In the past I think I've suggested the idea that "empty" path forms could have bindings and act as synonyms for some word. It could be a weird one like -slash- and then two slashes could be -slash-slash-. So when you said:

/: <whatever>

That would act exactly as if you had written:

-slash-: <whatever>

And same for if you said / anywhere else, it would just do whatever -slash- would lookup and do.

This would be a really weird case where the datatype presents as PATH! but the cell format is a WORD!. There is kind of precedent for that.

I haven't yet looked through to see how difficult this would be. It's risky because if you start writing your own enumeration code that does bind-like things, you wouldn't see it as a WORD! but as a PATH!. It can't be "both".

Why not just a word: The vision I had was to try to get things to a uniformity where you would say:

>> join '/ 'a/b
== /a/b

>> join 'c/d/ 'a/b
== c/d/a/b

The concept is to make PATH! feel like a reliable part, similar in "trustworthiness" to BLOCK!...where there's no such thing as a "1-element path", and it's uniformly merging BLANK!-sides of paths to non-blank path bits. So the algorithms could look at the above as:

>> join-path [_ _] [a b]
>> join-path [c d _] [a b]

If you make / a WORD!, then obviously these algorithms become less regular (they have to be watching for /, and // and such too).
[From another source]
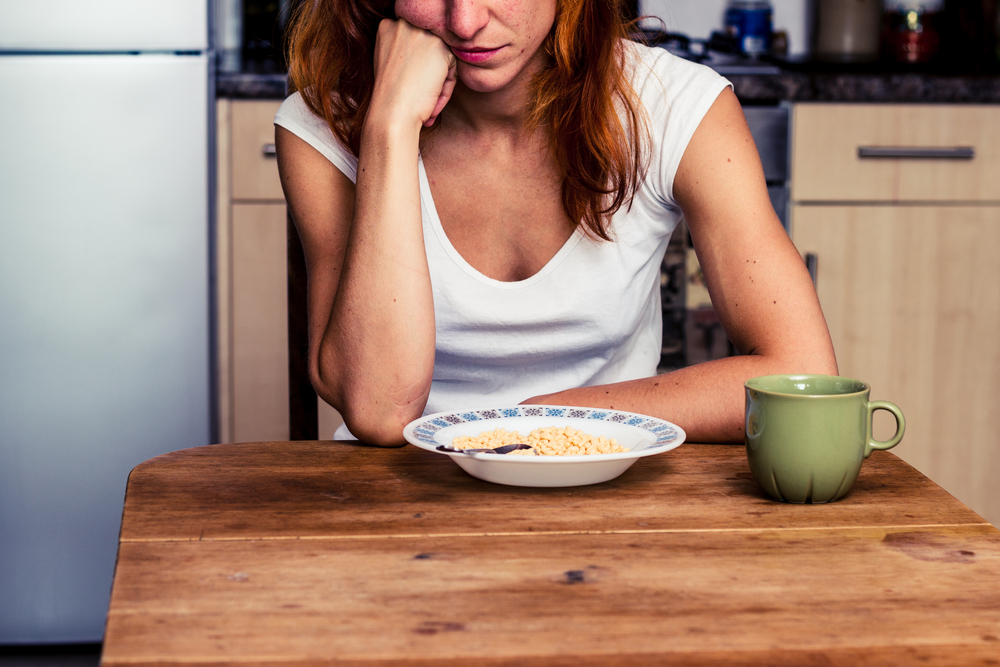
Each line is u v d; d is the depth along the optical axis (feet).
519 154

But also, you face the problem of having these strange WORD!s that uniquely cannot be put into PATH!s.

So that is where the motivation comes from, and I think it could be interesting...it just hasn't been really developed much.

hostilefork · September 4, 2020, 5:48pm

Let's imagine they were WORD!s, and these "slash-words" were just illegal in PATH!s:

>> word: 'b
>> make path! compose [a (word) c]
== a/b/c

>> word: '/
>> make path! compose [a (word) c]
** Error: Cannot put special / WORD!s in PATH!s

Illegal seems the best idea...I don't think it would be a good idea to sweep that under the rug and try to take it as some interpretation like a/c (make path! [a c]) or a//c (make path! [a _ c]). Because as in this example, the (word) could be coming from anywhere and not intended to be special.

Unfortunately, to get the desired lack of ambiguity you now can't say make path! [_ _] or make path! [_ _ _]. So now /a and / are fundamentally different types.

I'd thought that making PATH! be more uniform would make it easier to think of using it in dialects to actually mean file paths. If some directory component wasn't a legal word you could use a TEXT! instead of a WORD!.

 my-directory-using-dialect [
      / [...]
      /foo/bar/ [...]
      /baz/{4mumble}/ [...]
 ]

This would give natural enumeration of the path parts, and it would have a "clean decay" to the single slash. And this all makes PATH! a better part for dialecting in non-directory purposes.

The idea all runs into trouble when you can't say to path! '/ because that can't be made into a PATH!.